66 WITH FIELDING'S AMELIA.” *

VIRTUES and woes alike too great for man

In the soft tale oft claim the useless sigh:
For vain the attempt to realize the plan;
On folly's wings must imitation fly.
With other aim has Fielding here displayed
Each social duty and each social care;
With just yet vivid coloring portrayed
What every wife should be, what many are.
And sure the parent of a race so sweet

With double pleasure on the page shall dwell;
Each scene with sympathizing breast shall meet,
While reason still with smiles delights to tell
Maternal Hope, that the loved progeny

In all but sorrows shall Amelias be.

* The heading given to this sonnet by the author has no other words than those which are here given.
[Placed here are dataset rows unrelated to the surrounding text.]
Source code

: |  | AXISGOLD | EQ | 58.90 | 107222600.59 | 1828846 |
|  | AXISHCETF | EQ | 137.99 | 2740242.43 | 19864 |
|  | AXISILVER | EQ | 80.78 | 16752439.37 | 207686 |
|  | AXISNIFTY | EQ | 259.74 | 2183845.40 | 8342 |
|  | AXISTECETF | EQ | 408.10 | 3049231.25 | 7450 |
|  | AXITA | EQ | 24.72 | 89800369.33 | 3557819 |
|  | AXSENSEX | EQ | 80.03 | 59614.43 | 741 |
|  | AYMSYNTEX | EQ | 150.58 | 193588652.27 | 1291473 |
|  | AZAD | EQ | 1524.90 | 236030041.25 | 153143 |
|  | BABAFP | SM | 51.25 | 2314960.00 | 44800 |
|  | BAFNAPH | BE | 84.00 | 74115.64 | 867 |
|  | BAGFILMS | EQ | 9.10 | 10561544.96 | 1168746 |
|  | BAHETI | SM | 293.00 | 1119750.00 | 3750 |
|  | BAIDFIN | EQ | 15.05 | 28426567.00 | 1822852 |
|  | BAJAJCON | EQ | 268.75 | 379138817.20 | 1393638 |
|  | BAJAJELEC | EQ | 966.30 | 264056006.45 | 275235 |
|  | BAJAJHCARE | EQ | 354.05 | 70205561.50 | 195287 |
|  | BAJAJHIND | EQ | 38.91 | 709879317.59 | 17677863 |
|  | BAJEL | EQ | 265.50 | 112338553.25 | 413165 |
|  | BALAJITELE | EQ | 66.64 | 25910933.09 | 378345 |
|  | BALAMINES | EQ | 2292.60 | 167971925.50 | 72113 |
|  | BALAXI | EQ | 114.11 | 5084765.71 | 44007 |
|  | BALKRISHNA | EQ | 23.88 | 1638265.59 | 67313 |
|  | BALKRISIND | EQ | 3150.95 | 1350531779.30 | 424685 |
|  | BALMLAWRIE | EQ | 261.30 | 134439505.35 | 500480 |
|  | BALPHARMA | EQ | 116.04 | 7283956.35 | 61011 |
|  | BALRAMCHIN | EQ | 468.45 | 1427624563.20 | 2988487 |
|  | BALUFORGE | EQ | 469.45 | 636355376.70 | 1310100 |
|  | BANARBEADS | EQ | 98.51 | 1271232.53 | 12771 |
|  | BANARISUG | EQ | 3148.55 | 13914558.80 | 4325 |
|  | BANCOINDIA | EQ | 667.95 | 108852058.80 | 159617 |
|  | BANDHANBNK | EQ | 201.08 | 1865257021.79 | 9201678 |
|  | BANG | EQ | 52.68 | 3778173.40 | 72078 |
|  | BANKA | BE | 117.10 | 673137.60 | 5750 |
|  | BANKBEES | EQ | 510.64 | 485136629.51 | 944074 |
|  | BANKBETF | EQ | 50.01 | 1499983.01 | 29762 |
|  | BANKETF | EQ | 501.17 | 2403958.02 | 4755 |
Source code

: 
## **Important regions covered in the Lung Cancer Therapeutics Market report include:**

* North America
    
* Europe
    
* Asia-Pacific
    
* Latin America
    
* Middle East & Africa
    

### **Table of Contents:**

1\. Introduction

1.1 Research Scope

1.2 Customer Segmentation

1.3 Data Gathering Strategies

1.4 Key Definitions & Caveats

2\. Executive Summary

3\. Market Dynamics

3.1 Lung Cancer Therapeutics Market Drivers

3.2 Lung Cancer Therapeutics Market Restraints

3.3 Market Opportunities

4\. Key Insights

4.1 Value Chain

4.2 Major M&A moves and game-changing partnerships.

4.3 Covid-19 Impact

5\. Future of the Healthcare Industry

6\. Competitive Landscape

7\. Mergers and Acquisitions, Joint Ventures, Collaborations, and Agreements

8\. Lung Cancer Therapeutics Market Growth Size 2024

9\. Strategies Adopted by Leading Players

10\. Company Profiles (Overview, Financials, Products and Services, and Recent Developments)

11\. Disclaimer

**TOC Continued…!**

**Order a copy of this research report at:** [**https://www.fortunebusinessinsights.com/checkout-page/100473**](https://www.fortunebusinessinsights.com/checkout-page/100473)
The sonnet, however, is evidently addressed to some mother. Its extremely conventional style announces nothing of the future author of "Christabel" and the “Ancient Mariner "; yet we extract it in honor both of the poet and of Fielding; of the poet because Fielding was a favorite with him to the last; and of Fielding because it is one of his glories to have made an impression on a poet so fine. The "virtues and

woes " alluded to in the first line are those of Richardson; the human nature of whose novels, compared with that of Fielding, appeared to Coleridge to be forced, like flowers in a hothouse. He said that reading Fielding after Richardson was like going out of a close, stifling room into the open air.